Clipping web page as Web Archive often fails and I end up with a bookmark

sardonicfireplace · September 11, 2024, 5:25pm

This has been happening for a while. When I’m browsing the web on Safari and I want to capture a page as a Web Archive I’ll us the Safari extension which seems to then open up the Sorter. When I use the sorter to save as a Web Archive it will, very often, save as a bookmark in stead of Web Archive. Then I can convert the bookmark as Web Archive inside of DEVONthink and it will work.

Is there a reason that this happens so ofter or am I doing something wrong?

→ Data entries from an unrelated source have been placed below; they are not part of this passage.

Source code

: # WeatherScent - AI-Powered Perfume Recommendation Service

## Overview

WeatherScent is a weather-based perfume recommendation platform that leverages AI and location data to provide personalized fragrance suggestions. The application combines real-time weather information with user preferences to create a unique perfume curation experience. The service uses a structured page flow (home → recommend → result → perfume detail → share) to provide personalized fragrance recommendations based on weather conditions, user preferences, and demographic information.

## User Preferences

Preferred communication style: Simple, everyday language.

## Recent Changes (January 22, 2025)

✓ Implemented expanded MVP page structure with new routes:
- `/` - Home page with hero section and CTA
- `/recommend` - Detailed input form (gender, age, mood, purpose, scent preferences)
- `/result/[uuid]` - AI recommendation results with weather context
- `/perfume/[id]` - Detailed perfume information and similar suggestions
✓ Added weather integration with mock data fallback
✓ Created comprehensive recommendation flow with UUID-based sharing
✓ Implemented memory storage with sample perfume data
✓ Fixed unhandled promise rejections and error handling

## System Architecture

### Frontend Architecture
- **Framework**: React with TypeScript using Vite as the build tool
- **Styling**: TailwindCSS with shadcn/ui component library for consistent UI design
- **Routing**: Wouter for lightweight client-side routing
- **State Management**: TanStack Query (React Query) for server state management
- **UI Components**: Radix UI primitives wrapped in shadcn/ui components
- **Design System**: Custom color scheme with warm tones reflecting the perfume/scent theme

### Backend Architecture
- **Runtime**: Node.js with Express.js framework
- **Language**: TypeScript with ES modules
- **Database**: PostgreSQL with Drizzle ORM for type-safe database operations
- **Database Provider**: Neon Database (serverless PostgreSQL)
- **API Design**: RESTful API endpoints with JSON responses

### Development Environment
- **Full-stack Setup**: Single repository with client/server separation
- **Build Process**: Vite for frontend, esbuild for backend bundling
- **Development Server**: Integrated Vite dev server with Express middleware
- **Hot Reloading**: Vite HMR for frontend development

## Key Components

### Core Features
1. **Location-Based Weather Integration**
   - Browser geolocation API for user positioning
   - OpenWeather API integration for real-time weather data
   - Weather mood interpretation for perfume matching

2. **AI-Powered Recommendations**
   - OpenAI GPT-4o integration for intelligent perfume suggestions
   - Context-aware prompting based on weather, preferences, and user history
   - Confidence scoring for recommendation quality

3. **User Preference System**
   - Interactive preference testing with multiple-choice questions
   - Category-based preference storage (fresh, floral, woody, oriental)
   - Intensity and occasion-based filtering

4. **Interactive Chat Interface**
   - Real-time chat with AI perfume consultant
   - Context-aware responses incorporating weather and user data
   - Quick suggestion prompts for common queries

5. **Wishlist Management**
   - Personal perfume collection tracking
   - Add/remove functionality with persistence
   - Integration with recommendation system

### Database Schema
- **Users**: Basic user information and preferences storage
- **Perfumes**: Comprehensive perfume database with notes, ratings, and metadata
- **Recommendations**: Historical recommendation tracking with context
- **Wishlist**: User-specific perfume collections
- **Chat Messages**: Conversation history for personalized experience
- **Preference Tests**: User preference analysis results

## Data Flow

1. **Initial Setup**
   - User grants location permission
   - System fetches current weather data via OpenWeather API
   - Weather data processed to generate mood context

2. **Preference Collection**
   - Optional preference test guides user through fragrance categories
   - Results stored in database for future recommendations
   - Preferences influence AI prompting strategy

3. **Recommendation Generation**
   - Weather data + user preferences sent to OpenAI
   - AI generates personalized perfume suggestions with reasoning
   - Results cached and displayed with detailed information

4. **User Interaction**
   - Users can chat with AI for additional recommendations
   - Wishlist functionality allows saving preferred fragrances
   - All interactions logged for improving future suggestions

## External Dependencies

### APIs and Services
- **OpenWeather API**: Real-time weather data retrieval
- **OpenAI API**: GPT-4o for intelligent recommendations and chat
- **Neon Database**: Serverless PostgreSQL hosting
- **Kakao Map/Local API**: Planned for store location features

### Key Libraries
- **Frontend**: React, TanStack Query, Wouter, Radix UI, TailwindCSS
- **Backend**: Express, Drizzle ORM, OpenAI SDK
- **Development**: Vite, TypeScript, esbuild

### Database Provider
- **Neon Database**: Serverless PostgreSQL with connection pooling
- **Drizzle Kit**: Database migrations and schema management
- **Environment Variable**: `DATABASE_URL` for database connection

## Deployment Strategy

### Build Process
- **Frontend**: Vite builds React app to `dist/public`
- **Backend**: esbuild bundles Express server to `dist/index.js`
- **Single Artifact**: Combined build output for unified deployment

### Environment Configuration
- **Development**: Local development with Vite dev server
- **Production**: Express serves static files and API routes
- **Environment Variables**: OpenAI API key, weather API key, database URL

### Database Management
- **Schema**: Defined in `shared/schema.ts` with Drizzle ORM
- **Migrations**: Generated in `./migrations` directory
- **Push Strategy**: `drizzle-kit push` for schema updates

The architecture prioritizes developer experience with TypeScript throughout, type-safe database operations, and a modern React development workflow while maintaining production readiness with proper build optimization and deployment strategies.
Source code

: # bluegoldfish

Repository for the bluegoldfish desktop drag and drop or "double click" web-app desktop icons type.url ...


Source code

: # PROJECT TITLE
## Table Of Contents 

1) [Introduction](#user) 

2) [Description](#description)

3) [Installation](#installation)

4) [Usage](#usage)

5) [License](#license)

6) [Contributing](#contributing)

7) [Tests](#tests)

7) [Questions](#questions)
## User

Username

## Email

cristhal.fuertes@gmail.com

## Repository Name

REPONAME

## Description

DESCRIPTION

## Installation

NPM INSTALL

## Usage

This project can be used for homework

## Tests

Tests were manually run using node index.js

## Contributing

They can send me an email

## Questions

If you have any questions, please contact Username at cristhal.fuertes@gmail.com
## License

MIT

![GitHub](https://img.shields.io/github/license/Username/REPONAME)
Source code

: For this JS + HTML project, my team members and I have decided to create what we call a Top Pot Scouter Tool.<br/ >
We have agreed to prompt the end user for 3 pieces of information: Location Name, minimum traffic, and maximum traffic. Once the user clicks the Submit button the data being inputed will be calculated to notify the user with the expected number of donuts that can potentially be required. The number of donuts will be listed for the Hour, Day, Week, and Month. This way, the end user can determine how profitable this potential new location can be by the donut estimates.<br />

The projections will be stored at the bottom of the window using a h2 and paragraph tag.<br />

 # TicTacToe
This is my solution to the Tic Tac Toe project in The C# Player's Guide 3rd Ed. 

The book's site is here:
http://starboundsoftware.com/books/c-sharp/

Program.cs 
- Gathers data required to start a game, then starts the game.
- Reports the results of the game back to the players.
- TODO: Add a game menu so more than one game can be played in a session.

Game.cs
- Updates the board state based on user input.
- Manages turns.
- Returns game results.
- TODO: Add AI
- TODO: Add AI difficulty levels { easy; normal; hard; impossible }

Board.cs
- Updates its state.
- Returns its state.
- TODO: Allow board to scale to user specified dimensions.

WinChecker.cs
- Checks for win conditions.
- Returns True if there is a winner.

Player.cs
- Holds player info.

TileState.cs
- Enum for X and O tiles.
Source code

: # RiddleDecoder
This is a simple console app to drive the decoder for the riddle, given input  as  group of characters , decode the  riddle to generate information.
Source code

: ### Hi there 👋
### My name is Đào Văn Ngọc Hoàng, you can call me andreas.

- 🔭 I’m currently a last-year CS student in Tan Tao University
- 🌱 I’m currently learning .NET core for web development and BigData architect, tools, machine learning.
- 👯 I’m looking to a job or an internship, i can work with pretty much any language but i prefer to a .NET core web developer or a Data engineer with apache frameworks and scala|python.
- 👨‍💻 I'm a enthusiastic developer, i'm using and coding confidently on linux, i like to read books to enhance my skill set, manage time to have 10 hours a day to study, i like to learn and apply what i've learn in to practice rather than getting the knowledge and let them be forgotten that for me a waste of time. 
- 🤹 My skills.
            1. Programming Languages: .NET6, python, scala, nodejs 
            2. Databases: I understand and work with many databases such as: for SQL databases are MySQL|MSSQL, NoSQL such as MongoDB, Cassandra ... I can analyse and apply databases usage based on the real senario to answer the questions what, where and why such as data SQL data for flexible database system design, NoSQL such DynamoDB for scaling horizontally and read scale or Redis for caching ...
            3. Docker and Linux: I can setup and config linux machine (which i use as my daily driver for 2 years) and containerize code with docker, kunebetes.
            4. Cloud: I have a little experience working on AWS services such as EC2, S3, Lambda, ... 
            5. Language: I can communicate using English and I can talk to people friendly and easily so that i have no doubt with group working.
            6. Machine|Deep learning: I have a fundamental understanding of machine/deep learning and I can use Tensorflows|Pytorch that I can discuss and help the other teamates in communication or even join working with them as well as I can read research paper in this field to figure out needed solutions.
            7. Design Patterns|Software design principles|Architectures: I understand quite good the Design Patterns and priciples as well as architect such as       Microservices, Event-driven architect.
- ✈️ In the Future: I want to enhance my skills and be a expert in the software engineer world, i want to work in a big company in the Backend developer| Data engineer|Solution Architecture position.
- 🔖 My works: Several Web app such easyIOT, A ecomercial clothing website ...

BLUEFROG · September 11, 2024, 5:29pm

Clipping has been discussed at length and it is well known if you’re getting a bookmark, it’s because the page couldn’t be clipped (for whatever reason). If this is persistent, reboot the Mac.

sardonicfireplace · September 11, 2024, 5:44pm

Ah, ok. It seems like it’s happening more recently and also odd that the sorter can’t seem to clip it but within devonthink it can clip it.

Edit: I have no data to back up my claim about it happening more recently.

BLUEFROG · September 11, 2024, 5:54pm

Safari runs its own process while conversion of a bookmark in DEVONthink is a different process.

fredap · September 12, 2024, 9:22pm

Yes, this has been discussed a lot in the past but I do believe there is an underlying bug here.

There are two reasons for me to make this statement:

If I make the capture a second time there is a 100% success rate. I have done this hundreds of times. Make a capture, see a bookmark, make a capture again and it succeeds.
I have an application (not public) that creates a web archive using the API. It doesn’t need to download anything, since the HTML content is part of the API request, but it does contain the original URL where the content is coming from. That fails in about 50% of the times and results in a bookmark. Again doing the export a second time succeeds in 100% of the times.

FrankT · September 13, 2024, 5:33pm

Haha, that’s actually true. Thank you very much for the valuable hint.

Now you should have a rule, if a bookmark document and a web archive document have the same name, then delete the bookmark.

Or does anyone have a better idea?

fredap · September 13, 2024, 7:09pm

Sounds good. Please share once you created this.

BLUEFROG · September 13, 2024, 8:42pm

This won’t be accomplished without scripting as you can’t use a placeholder in the criteria. And criteria have to be specific, like Name is such-and-so or URL begins with https://doublerainbow.com. Those things are obviously going to vary with the content being clipped.

FrankT · September 14, 2024, 8:21am

@fredap Since my imports (initially) are all in the same group, I tried it this way.

If the document is a web archive, nothing happens. If the document is a bookmark (instead of a web archive), it is converted to a web archive. Then a second rule is executed that moves all bookmarks in this group to the trash.

I don’t know if this is the best solution, but it seems to work for my purposes.

fredap · September 14, 2024, 8:50am

Looks pretty good to me. It took me a while to understand that Lesezeichen means Bookmark

I believe there is a small risk that there the second rule removes a bookmark that hasn’t been converted yet.

You can address that by adding a tag in the first rule, e.g. a tag converted_to_webarchive and have the second macro check for that existence.

I also noticed that the second macro is set to manual. Is that to address this issue that you want to be certain that this is indeed the right article? If you add the tag you could perhaps make this fully automated.

FrankT · September 14, 2024, 9:15am

Ah, yes sorry my system is German

True, but everything in this group has already been converted.

This (second) rule should only be executed by the first rule. So only if there is exactly one bookmark in this group. I assume that “manual” means that it is not executed automatically.